Однако непредубежденные умы вполне могут испытывать сомнения относительно новой идеи – по причине благоразумного консерватизма. Дедуктивные аргументы печально известны своей ненадежностью. То, что кажется «само собой разумеющимся», рассыплется из‐за незамеченной детали. Дарвин понимал, что лишь беспощадно подробное перечисление доказательств существования постулированного им исторического процесса будет – или должно быть – достаточно убедительным, чтобы ученые отринули свои традиционные убеждения и восприняли его революционный взгляд, даже если его действительно можно было «вывести из аксиом».
С самого начала были те, кому дарвиновское новаторское сочетание дотошного натурализма с абстрактными рассуждениями о природных процессах казалось сомнительным и нежизнеспособным гибридом. Оно представлялось невероятно правдоподобным, но так же обстоит дело со множеством схем мгновенного обогащения, которые на поверку оказываются трюками и надувательством. Сравните его со следующим законом работы фондовой биржи: покупай по низкой цене, продавай по высокой. Если следовать этому правилу, обязательно разбогатеешь. Не может не разбогатеть тот, кто последует этому совету. Почему он не работает? Он работает – для всякого, кому достаточно повезло действовать в соответствии с ним, но, увы, нет способа определить, что условия выполнены, до того, как действовать, руководствуясь ими, не станет слишком поздно. Дарвин предлагал скептически настроенному миру то, что можно бы было назвать схемой медленного обогащения, схемой, позволяющей создать Порядок из Хаоса без помощи Разума.
Своей теоретической силой дарвиновская абстрактная схема была обязана нескольким особенностям, на которые Дарвин достаточно решительно указывал и которые ценил выше, чем многие его сторонники; однако он не располагал терминологией, позволившей бы их недвусмысленно описать. Сегодня мы можем охарактеризовать их одним-единственным термином. Дарвин открыл мощь алгоритма. Алгоритм – это определенного рода формальный процесс, который (логически) неизбежно приводит к достижению определенного рода результата, когда бы тот ни «запускался» или ни реализовывался. Во времена Дарвина в алгоритмах не было ничего нового. Многие хорошо известные арифметические процедуры – например, деление в столбик или подведение баланса в чековой книжке – являются алгоритмами, и таковы же процедуры принятия решений при разыгрывании образцовой партии в крестики-нолики или расположении нескольких слов в алфавитном порядке. Сравнительно новым (и позволяющим нам бросить ценный ретроспективный взгляд на открытие Дарвина) было теоретическое размышление математиков и логиков о природе и мощи алгоритмов в целом; в XX веке это привело к появлению компьютера, что в свою очередь, разумеется, стало причиной гораздо более глубокого и наглядного понимания возможностей алгоритмов в целом.
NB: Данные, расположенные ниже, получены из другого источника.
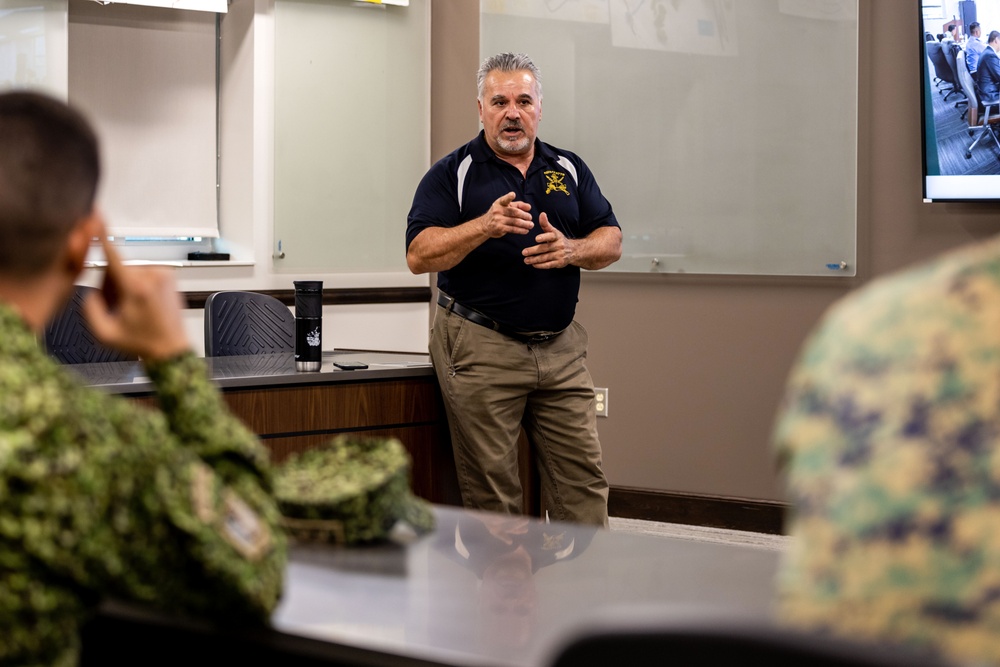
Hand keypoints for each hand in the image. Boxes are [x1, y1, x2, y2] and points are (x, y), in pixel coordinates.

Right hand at [83, 228, 190, 360]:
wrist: (171, 350)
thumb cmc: (141, 342)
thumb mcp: (105, 334)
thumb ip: (89, 308)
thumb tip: (90, 289)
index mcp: (137, 288)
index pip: (114, 256)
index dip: (102, 235)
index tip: (96, 216)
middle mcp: (152, 276)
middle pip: (117, 267)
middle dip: (110, 284)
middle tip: (114, 307)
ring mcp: (163, 274)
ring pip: (129, 270)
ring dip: (122, 284)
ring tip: (128, 308)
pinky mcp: (168, 276)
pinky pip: (142, 272)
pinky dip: (135, 284)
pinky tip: (139, 303)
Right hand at [478, 192, 533, 237]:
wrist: (485, 225)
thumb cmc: (498, 214)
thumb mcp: (505, 206)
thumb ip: (517, 205)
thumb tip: (529, 207)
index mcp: (500, 203)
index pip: (505, 199)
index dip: (509, 197)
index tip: (513, 194)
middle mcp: (498, 210)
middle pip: (514, 212)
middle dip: (524, 215)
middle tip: (530, 217)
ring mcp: (498, 220)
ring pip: (515, 221)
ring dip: (525, 224)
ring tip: (531, 225)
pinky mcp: (500, 228)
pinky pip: (513, 229)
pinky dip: (521, 230)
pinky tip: (526, 230)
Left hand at [522, 212, 573, 268]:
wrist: (573, 251)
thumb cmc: (559, 240)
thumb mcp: (553, 231)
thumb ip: (546, 224)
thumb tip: (542, 214)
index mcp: (557, 236)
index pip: (550, 236)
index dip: (544, 237)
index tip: (536, 239)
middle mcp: (559, 245)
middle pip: (545, 248)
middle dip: (534, 251)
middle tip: (524, 252)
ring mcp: (559, 255)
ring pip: (545, 258)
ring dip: (535, 259)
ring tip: (526, 260)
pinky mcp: (559, 263)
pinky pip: (549, 265)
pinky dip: (541, 265)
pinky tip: (533, 264)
Термин алгоритм восходит – через латинское слово algorismus – к раннеанглийскому algorisme (с ошибочным написанием algorithm), образованному от имени персидского математика, Мусы аль-Хорезми, чья написанная примерно в 835 году н. э. книга о математических действиях в XII веке была переведена на латынь Аделардом Батским или Робертом Честерским. Идея, что алгоритм является надежной и в некотором роде «механической» процедурой, существовала на протяжении столетий, но лишь в 1930‐х годах в новаторской работе Алана Тьюринга, Курта Гёделя и Алонзо Черча было в первом приближении зафиксировано современное понимание этого термина. Нам будут важны три основные особенности алгоритмов, и каждую не так-то просто определить. Более того, каждая усугубила замешательство (и тревогу), все еще мешающие нам размышлять о революционном открытии Дарвина, так что на страницах этой книги нам неоднократно придется возвращаться к этим вводным замечаниям и переосмыслять их.